Not physically (although, that would've been something to see), but He so mercifully made me see what I needed to realize. I was so caught up in what I wanted out of my life that I never saw what He had planned for me. I have heard this preached at me too many times to count, but it never actually hit me spiritually until God took hold. My dreams were/are nothing compared to what He wanted. So, when I finally had no fight left on the inside, He filled me body, heart and soul. I no longer felt inadequate. I felt humbly “enough” through Him. I no longer felt like a failure but that God had me where I was at and with the people that were around me for a reason. Peace. Joy. Contentment. The things that I always truly wanted.
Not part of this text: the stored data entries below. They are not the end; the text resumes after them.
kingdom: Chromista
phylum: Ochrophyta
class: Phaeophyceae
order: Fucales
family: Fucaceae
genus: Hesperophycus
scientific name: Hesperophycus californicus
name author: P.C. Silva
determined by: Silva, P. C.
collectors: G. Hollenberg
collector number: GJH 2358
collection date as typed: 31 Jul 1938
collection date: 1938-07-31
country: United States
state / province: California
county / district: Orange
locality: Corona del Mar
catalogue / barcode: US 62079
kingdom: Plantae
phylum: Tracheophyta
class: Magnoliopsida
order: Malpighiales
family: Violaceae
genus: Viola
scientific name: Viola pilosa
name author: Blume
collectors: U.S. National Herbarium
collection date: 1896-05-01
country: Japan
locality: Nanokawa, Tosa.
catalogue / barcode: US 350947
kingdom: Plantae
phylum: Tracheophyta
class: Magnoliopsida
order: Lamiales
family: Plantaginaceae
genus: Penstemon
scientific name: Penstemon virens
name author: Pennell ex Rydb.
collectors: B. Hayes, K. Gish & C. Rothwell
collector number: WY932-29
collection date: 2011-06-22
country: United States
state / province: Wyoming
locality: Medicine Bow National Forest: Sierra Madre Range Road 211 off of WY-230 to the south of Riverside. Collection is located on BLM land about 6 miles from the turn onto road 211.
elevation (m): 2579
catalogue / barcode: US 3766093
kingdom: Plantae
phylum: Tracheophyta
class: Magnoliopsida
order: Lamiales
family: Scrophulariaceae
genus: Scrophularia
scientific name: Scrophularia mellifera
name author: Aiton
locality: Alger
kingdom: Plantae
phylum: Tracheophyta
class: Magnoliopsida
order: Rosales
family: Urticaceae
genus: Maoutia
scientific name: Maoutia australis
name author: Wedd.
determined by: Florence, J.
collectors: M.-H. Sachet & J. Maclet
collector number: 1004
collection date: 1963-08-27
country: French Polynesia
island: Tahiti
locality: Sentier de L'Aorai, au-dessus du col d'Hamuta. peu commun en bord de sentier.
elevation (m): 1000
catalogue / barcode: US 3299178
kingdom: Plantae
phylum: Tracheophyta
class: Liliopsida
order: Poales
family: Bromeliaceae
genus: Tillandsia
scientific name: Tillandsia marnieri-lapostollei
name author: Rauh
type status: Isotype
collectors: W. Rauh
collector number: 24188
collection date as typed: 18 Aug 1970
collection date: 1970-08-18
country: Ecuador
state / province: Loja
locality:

I still cannot believe it either. Once God transformed me, He started showing me His insane plan for the future. I have always wanted to travel, so He decided to lead me to 11 different countries. My heart has always been drawn to underprivileged kids or people stuck in poverty. Why not call me to a year of serving these exact people for Him for a year? I do not know His complete plan or what He has planned for me after this, but I finally do not care. Wherever He leads, I will follow. Wherever there's need, He is there.
We are here to spread His kingdom, wherever we are in present day. let that be at work, in school, or in a coffee shop while trying to finish a deadline or project. We are here to do His work, until the day He calls us home.
Where do I go from here? Can't wait to find out.
“As for you, always be sober-minded, endure suffering, do the work of an evangelist, fulfill your ministry.”